Each $f_i(X)$ is a polynomial of lower degree than $f(X)$, specifically: $ \deg(f_i) \leq \frac{\deg(f)}{\deg(\psi)} < \frac{k^n}{k} = k^{n-1} $.

Next, we compute the evaluations of each $f_i(X)$ over $D_{n-1} = \psi(D_n)$ using the evaluations of $f(X)$ over $D_n$. Let $S_z$ denote the fiber of an element $z \in D_{n-1}$ under the polynomial map $\psi$. Since it has $k$ elements, let us denote it as follows:

$$ S_z = \{ x_0, x_1, \cdots, x_{k-1}\} $$

Such that for all $x_i \in S_z$, $\psi(x_i)=z$. Substituting all $x_i \in S_z$, into the decomposition of $f(X)$ gives:

$$ f(x_0) = t_0(x_0) \cdot f_0(z) + t_1(x_0) \cdot f_1(z) + \cdots + t_{k-1}(x_0) \cdot f_{k-1}(z) $$ $$ f(x_1) = t_0(x_1) \cdot f_0(z) + t_1(x_1) \cdot f_1(z) + \cdots + t_{k-1}(x_1) \cdot f_{k-1}(z) $$ $$ \vdots $$ $$ f(x_{k-1}) = t_0(x_{k-1}) \cdot f_0(z) + t_1(x_{k-1}) \cdot f_1(z) + \cdots + t_{k-1}(x_{k-1}) \cdot f_{k-1}(z) $$

Note that since for all $x_i \in S_z$, $\psi(x_i)=z$, the $f_0(z), f_1(z), \ldots, f_{k-1}(z)$ are same across all the equations. This gives us a system of $k$ linear equations in the $k$ unknowns $f_0(z), f_1(z), \ldots, f_{k-1}(z)$. Solving this system allows us to determine the values of each $f_i(z)$. Since the system has a constant size $k$, so solving it using e.g. Gaussian elimination takes constant time.

Note

Solving the above system of linear equations reduces to inverting the $k \times k$ twiddle matrix, i.e., $$ \begin{bmatrix} f_0(z) \\ f_1(z) \\ \vdots \\ f_{k-1}(z) \end{bmatrix} = \begin{bmatrix} t_0(x_0) & t_1(x_0) & \cdots & t_{k-1}(x_0) \\ t_0(x_1) & t_1(x_1) & \cdots & t_{k-1}(x_1) \\ \vdots & \vdots & \ddots & \vdots \\ t_0(x_{k-1}) & t_1(x_{k-1}) & \cdots & t_{k-1}(x_{k-1}) \end{bmatrix}^{-1} \cdot \begin{bmatrix} f(x_0) \\ f(x_1) \\ \vdots \\ f(x_{k-1}) \end{bmatrix} $$ The requirement that the twiddles form a basis of a $k$-dimensional polynomial space over a fiber of size $k$ ensures that the $k \times k$ twiddle matrix is invertible and thus the above system of linear equations has a unique solution.

» Exercise data:

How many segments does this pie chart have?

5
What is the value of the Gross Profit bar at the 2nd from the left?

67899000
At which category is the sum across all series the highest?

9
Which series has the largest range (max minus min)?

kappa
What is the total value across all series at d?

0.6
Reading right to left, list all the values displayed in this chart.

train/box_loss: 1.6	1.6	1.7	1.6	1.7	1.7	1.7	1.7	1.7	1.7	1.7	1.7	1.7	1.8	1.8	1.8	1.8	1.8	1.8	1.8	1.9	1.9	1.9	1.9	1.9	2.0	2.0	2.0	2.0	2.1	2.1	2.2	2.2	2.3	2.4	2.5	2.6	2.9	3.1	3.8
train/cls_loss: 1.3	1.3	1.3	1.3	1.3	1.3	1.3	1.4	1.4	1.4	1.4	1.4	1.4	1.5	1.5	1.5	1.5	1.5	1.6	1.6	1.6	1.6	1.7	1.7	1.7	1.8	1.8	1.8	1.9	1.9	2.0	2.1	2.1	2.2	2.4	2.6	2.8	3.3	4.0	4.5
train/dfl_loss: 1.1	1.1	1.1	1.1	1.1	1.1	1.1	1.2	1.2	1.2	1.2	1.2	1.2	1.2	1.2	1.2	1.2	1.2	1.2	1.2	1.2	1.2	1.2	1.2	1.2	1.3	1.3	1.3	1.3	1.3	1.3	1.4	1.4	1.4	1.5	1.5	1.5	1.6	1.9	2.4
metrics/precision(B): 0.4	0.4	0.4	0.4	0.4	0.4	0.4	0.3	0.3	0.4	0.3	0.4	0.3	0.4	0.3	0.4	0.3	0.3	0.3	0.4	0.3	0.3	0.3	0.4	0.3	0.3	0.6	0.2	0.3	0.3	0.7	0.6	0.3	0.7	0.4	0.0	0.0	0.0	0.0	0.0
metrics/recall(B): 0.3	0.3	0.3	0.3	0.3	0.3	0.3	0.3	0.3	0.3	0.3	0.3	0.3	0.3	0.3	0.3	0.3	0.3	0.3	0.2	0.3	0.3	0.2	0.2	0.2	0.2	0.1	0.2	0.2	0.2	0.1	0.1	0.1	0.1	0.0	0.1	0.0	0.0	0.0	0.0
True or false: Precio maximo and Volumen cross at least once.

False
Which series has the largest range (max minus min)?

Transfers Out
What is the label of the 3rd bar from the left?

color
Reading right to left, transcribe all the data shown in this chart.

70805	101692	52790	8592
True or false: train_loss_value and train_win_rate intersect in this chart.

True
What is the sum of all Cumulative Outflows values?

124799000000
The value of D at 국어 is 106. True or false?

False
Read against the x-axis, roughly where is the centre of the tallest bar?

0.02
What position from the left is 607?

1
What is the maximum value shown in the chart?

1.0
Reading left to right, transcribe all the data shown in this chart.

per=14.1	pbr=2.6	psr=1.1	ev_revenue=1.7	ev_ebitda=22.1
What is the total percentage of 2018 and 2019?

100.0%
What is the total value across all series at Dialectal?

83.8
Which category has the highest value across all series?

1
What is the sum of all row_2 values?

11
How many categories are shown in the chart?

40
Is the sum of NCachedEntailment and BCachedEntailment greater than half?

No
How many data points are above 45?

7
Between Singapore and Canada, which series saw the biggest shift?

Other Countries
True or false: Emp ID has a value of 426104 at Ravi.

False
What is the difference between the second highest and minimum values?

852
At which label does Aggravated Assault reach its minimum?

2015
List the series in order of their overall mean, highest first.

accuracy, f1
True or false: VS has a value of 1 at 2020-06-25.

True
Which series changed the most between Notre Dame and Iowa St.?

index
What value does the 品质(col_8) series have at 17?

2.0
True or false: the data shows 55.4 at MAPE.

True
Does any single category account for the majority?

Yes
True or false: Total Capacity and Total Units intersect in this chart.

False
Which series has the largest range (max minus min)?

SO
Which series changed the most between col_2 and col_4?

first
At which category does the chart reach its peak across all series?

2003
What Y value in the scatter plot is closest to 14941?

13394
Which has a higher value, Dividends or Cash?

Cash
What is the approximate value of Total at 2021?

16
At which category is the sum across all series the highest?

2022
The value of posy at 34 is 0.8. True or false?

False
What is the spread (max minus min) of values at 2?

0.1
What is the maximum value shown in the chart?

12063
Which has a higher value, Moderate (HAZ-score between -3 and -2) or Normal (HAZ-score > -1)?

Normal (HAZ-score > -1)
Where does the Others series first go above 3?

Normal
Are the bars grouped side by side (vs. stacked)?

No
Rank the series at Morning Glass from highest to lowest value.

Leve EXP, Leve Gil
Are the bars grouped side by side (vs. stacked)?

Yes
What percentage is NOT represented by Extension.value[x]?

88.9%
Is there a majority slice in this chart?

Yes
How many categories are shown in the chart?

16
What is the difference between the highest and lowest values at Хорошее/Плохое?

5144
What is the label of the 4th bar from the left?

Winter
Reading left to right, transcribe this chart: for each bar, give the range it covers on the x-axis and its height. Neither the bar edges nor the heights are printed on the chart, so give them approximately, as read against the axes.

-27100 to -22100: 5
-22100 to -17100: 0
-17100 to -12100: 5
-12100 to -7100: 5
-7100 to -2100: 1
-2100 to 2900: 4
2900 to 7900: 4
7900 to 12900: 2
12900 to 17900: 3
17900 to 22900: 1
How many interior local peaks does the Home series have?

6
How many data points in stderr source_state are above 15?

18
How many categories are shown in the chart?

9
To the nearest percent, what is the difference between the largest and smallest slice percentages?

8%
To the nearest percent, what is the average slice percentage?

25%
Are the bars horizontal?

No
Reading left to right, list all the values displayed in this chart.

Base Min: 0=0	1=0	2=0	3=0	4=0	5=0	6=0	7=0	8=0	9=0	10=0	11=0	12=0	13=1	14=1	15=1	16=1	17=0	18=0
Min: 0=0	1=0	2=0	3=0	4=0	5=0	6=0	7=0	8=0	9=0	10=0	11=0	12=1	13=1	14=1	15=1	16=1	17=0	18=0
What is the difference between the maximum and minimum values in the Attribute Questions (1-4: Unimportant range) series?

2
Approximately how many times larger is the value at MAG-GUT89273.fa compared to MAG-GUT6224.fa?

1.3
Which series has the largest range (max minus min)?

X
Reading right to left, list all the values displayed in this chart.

» Request A:
Translate this sentence from the polynomial decomposition excerpt into Spanish: "Solving this system allows us to determine the values of each $f_i(z)$."
» Request B:
In the polynomial decomposition excerpt, what requirement ensures that the $k \times k$ twiddle matrix is invertible?
Answer using only the polynomial decomposition excerpt, not the rows.

» Exercise answer A:
Resolver este sistema nos permite determinar los valores de cada $f_i(z)$.

» Exercise answer B:
The twiddles must form a basis of a $k$-dimensional polynomial space over a fiber of size $k$.